## [Job item]
Return every line of the listing below unchanged, in the same order.

## [Input]
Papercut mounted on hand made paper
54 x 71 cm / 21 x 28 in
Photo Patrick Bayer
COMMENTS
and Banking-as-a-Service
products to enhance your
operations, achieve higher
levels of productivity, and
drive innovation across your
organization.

## [Written solution]
Papercut mounted on hand made paper
54 x 71 cm / 21 x 28 in
Photo Patrick Bayer
COMMENTS
and Banking-as-a-Service
products to enhance your
operations, achieve higher
levels of productivity, and
drive innovation across your
organization.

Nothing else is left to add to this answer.